• _WHAT TO WORK ON_
Transcribe the listing below only from the line with "X50902Y18099D02*" up to and including the line with "X25404Y13099D01*".

RECORDS PROVIDED Block Start

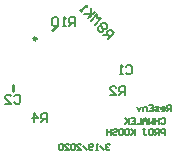
<source format=gbo>
G04*
G04 #@! TF.GenerationSoftware,Altium Limited,Altium Designer,20.0.13 (296)*
G04*
G04 Layer_Color=65280*
%FSLAX25Y25*%
%MOIN*%
G70*
G01*
G75*
%ADD11C,0.00600*%
%ADD49C,0.00984*%
%ADD50C,0.01000*%
D11*
X54567Y21605D02*
X54900Y21939D01*
X55567D01*
X55900Y21605D01*
Y20272D01*
X55567Y19939D01*
X54900D01*
X54567Y20272D01*
X53901Y21939D02*
Y19939D01*
Y20939D01*
X52568D01*
Y21939D01*
Y19939D01*
X51901Y21939D02*
Y19939D01*
X51235Y20606D01*
X50568Y19939D01*
Y21939D01*
X49902Y19939D02*
Y21272D01*
X49235Y21939D01*
X48569Y21272D01*
Y19939D01*
Y20939D01*
X49902D01*
X47903Y21939D02*
Y19939D01*
X46570D01*
X44570Y21939D02*
X45903D01*
Y19939D01*
X44570D01*
X45903Y20939D02*
X45237D01*
X43904Y21939D02*
Y19939D01*
Y20606D01*
X42571Y21939D01*
X43571Y20939D01*
X42571Y19939D01*
X55900Y16100D02*
Y18099D01*
X54900D01*
X54567Y17766D01*
Y17100D01*
X54900Y16767D01*
X55900D01*
X53901Y16100D02*
Y18099D01*
X52901D01*
X52568Y17766D01*
Y17100D01*
X52901Y16767D01*
X53901D01*
X53234D02*
X52568Y16100D01*
X50902Y18099D02*
X51568D01*
X51901Y17766D01*
Y16433D01*
X51568Y16100D01*
X50902D01*
X50568Y16433D01*
Y17766D01*
X50902Y18099D01*
X48569D02*
X49235D01*
X48902D01*
Y16433D01*
X49235Y16100D01*
X49569D01*
X49902Y16433D01*
X45903Y18099D02*
Y16100D01*
Y16767D01*
X44570Y18099D01*
X45570Y17100D01*
X44570Y16100D01*
X42904Y18099D02*
X43571D01*
X43904Y17766D01*
Y16433D01*
X43571Y16100D01*
X42904D01*
X42571Y16433D01*
Y17766D01*
X42904Y18099D01*
X40905D02*
X41571D01*
X41905Y17766D01*
Y16433D01*
X41571Y16100D01*
X40905D01*
X40572Y16433D01*
Y17766D01*
X40905Y18099D01*
X38572Y17766D02*
X38906Y18099D01*
X39572D01*
X39905Y17766D01*
Y17433D01*
X39572Y17100D01*
X38906D01*
X38572Y16767D01*
Y16433D01*
X38906Y16100D01*
X39572D01*
X39905Y16433D01*
X37906Y18099D02*
Y16100D01*
Y17100D01*
X36573D01*
Y18099D01*
Y16100D01*
X37400Y12766D02*
X37067Y13099D01*
X36400D01*
X36067Y12766D01*
Y12433D01*
X36400Y12100D01*
X36734D01*
X36400D01*
X36067Y11767D01*
Y11433D01*
X36400Y11100D01*
X37067D01*
X37400Y11433D01*
X35401Y11100D02*
X34068Y12433D01*
X33401Y11100D02*
X32735D01*
X33068D01*
Y13099D01*
X33401Y12766D01*
X31735Y11433D02*
X31402Y11100D01*
X30735D01*
X30402Y11433D01*
Y12766D01*
X30735Y13099D01*
X31402D01*
X31735Y12766D01*
Y12433D01*
X31402Y12100D01*
X30402D01*
X29736Y11100D02*
X28403Y12433D01*
X26404Y11100D02*
X27736D01*
X26404Y12433D01*
Y12766D01*
X26737Y13099D01*
X27403D01*
X27736Y12766D01*
X25737D02*
X25404Y13099D01*
X24737D01*
X24404Y12766D01*
Y11433D01*
X24737Y11100D01*
X25404D01*
X25737Y11433D01*
Y12766D01*
X22405Y11100D02*
X23738D01*
X22405Y12433D01*
Y12766D01*
X22738Y13099D01*
X23404D01*
X23738Y12766D01*
X21738D02*
X21405Y13099D01*
X20739D01*
X20405Y12766D01*
Y11433D01*
X20739Y11100D01*
X21405D01*
X21738Y11433D01*
Y12766D01*
X57900Y24100D02*
Y26099D01*
X56900D01*
X56567Y25766D01*
Y25100D01*
X56900Y24767D01*
X57900D01*
X57234D02*
X56567Y24100D01*
X54901D02*
X55567D01*
X55901Y24433D01*
Y25100D01*
X55567Y25433D01*
X54901D01*
X54568Y25100D01*
Y24767D01*
X55901D01*
X53901Y24100D02*
X52902D01*
X52568Y24433D01*
X52902Y24767D01*
X53568D01*
X53901Y25100D01*
X53568Y25433D01*
X52568D01*
X50569Y26099D02*
X51902D01*
Y24100D01*
X50569D01*
X51902Y25100D02*
X51236D01*
X49903Y24100D02*
Y25433D01*
X48903D01*
X48570Y25100D01*
Y24100D01*
X47903Y25433D02*
X47237Y24100D01*
X46570Y25433D01*
X42499Y29500D02*
Y32500D01*
X41000D01*
X40500Y32000D01*
Y31000D01*
X41000Y30500D01*
X42499D01*
X41500D02*
X40500Y29500D01*
X37501D02*
X39500D01*
X37501Y31500D01*
Y32000D01*
X38001Y32500D01*
X39000D01*
X39500Y32000D01*
X16499Y20501D02*
Y23499D01*
X15000D01*
X14500Y23000D01*
Y22000D01*
X15000Y21500D01*
X16499D01*
X15499D02*
X14500Y20501D01*
X12001D02*
Y23499D01*
X13500Y22000D01*
X11501D01*
X5500Y29193D02*
X6000Y29693D01*
X6999D01*
X7499Y29193D01*
Y27194D01*
X6999Y26694D01*
X6000D01*
X5500Y27194D01*
X2501Y26694D02*
X4500D01*
X2501Y28693D01*
Y29193D01*
X3001Y29693D01*
X4000D01*
X4500Y29193D01*
X36707Y48173D02*
X38827Y50293D01*
X37767Y51353D01*
X37060Y51353D01*
X36353Y50647D01*
X36353Y49940D01*
X37414Y48879D01*
X36707Y49586D02*
X35293Y49586D01*
X36353Y52060D02*
Y52767D01*
X35647Y53474D01*
X34940Y53474D01*
X34586Y53121D01*
Y52414D01*
X33879Y52414D01*
X33526Y52060D01*
X33526Y51353D01*
X34233Y50647D01*
X34940D01*
X35293Y51000D01*
Y51707D01*
X36000Y51707D01*
X36353Y52060D01*
X35293Y51707D02*
X34586Y52414D01*
X42743Y39019D02*
X43243Y39519D01*
X44243D01*
X44742Y39019D01*
Y37020D01*
X44243Y36520D01*
X43243D01*
X42743Y37020D01*
X41743Y36520D02*
X40744D01*
X41243D01*
Y39519D01*
X41743Y39019D01*
X32414Y52966D02*
X34534Y55086D01*
X33121D01*
X33121Y56500D01*
X31000Y54379D01*
X32414Y57207D02*
X30293Y55086D01*
X31000Y55793D01*
Y58621D01*
Y56500D01*
X28879Y56500D01*
X28172Y57207D02*
X27466Y57914D01*
X27819Y57560D01*
X29940Y59681D01*
Y58974D01*
X25700Y52500D02*
Y55499D01*
X24201D01*
X23701Y54999D01*
Y54000D01*
X24201Y53500D01*
X25700D01*
X24700D02*
X23701Y52500D01*
X22701D02*
X21701D01*
X22201D01*
Y55499D01*
X22701Y54999D01*
X20202D02*
X19702Y55499D01*
X18702D01*
X18202Y54999D01*
Y53000D01*
X18702Y52500D01*
X19702D01*
X20202Y53000D01*
Y54999D01*
D49*
X12992Y48295D02*
G03*
X12992Y48295I-492J0D01*
G01*
D50*
X4999Y31000D02*
Y33000D01*
X18293Y51292D02*
X19708Y52707D01*
M02*

</source>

RECORDS PROVIDED Block End

• _WRITTEN REPLY_
X50902Y18099D02*
X51568D01*
X51901Y17766D01*
Y16433D01*
X51568Y16100D01*
X50902D01*
X50568Y16433D01*
Y17766D01*
X50902Y18099D01*
X48569D02*
X49235D01*
X48902D01*
Y16433D01*
X49235Y16100D01*
X49569D01*
X49902Y16433D01*
X45903Y18099D02*
Y16100D01*
Y16767D01*
X44570Y18099D01*
X45570Y17100D01*
X44570Y16100D01*
X42904Y18099D02*
X43571D01*
X43904Y17766D01*
Y16433D01*
X43571Y16100D01*
X42904D01*
X42571Y16433D01*
Y17766D01*
X42904Y18099D01*
X40905D02*
X41571D01*
X41905Y17766D01*
Y16433D01*
X41571Y16100D01*
X40905D01*
X40572Y16433D01*
Y17766D01*
X40905Y18099D01*
X38572Y17766D02*
X38906Y18099D01*
X39572D01*
X39905Y17766D01*
Y17433D01*
X39572Y17100D01*
X38906D01*
X38572Y16767D01*
Y16433D01*
X38906Y16100D01*
X39572D01*
X39905Y16433D01*
X37906Y18099D02*
Y16100D01*
Y17100D01*
X36573D01*
Y18099D01*
Y16100D01*
X37400Y12766D02*
X37067Y13099D01*
X36400D01*
X36067Y12766D01*
Y12433D01*
X36400Y12100D01*
X36734D01*
X36400D01*
X36067Y11767D01*
Y11433D01*
X36400Y11100D01*
X37067D01*
X37400Y11433D01*
X35401Y11100D02*
X34068Y12433D01*
X33401Y11100D02*
X32735D01*
X33068D01*
Y13099D01*
X33401Y12766D01*
X31735Y11433D02*
X31402Y11100D01*
X30735D01*
X30402Y11433D01*
Y12766D01*
X30735Y13099D01*
X31402D01*
X31735Y12766D01*
Y12433D01*
X31402Y12100D01*
X30402D01*
X29736Y11100D02*
X28403Y12433D01*
X26404Y11100D02*
X27736D01*
X26404Y12433D01*
Y12766D01*
X26737Y13099D01*
X27403D01*
X27736Y12766D01*
X25737D02*
X25404Y13099D01*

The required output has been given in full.